MATERIAL FOR THIS EXERCISE »
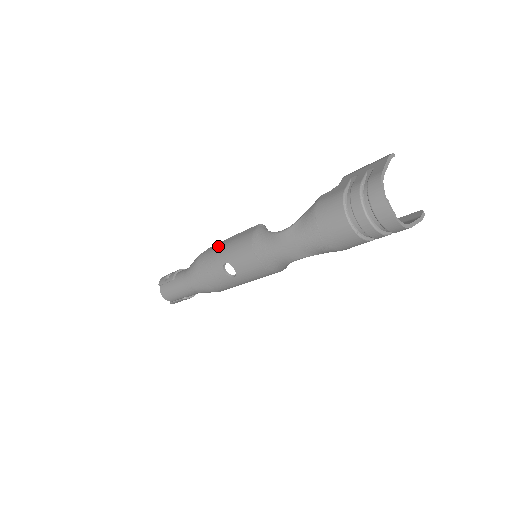
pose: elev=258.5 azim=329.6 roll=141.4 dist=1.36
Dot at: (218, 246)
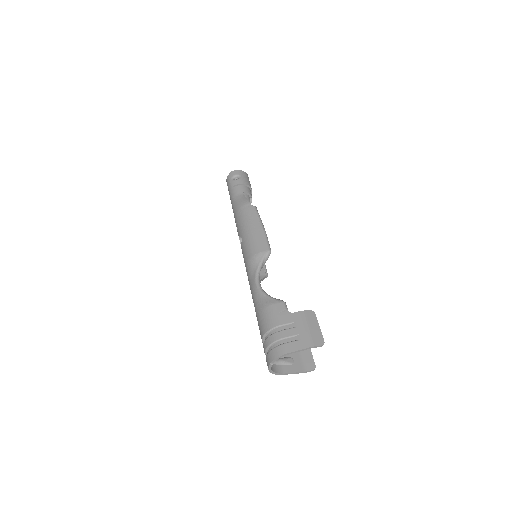
Dot at: (252, 220)
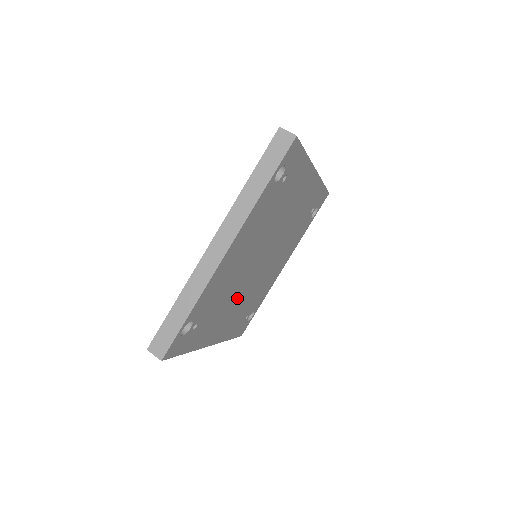
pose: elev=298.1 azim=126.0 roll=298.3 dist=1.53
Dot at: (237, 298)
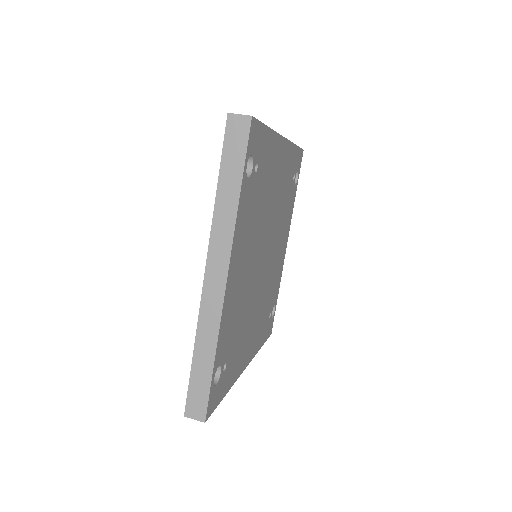
Dot at: (254, 309)
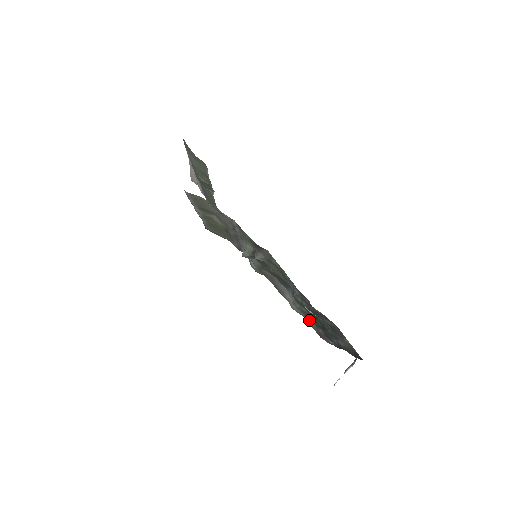
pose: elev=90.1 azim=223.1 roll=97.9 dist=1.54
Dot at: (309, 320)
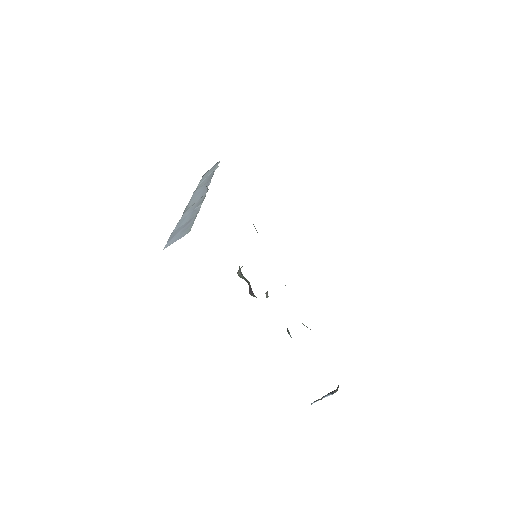
Dot at: occluded
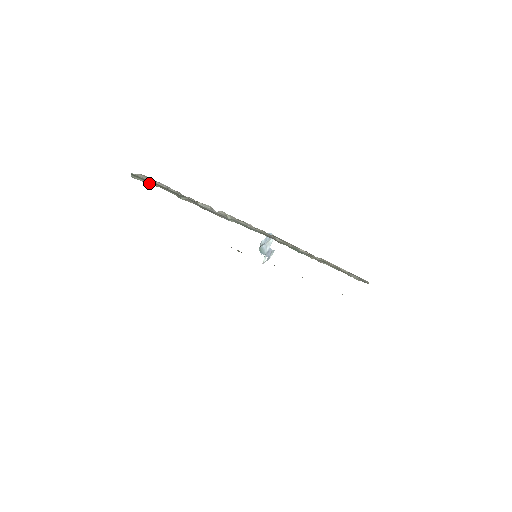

EXERCISE GOAL » Output every text line of the records above as a JSON list of strings, one string per line, with blank lines and picture lines left out.

RIGHT ANSWER »
[
  "pose: elev=258.5 azim=329.6 roll=141.4 dist=1.36",
  "Dot at: (218, 246)",
  "Dot at: (252, 220)",
  "pose: elev=298.1 azim=126.0 roll=298.3 dist=1.53",
  "Dot at: (237, 298)",
  "Dot at: (254, 309)",
  "pose: elev=90.1 azim=223.1 roll=97.9 dist=1.54",
  "Dot at: (309, 320)",
  "Dot at: occluded"
]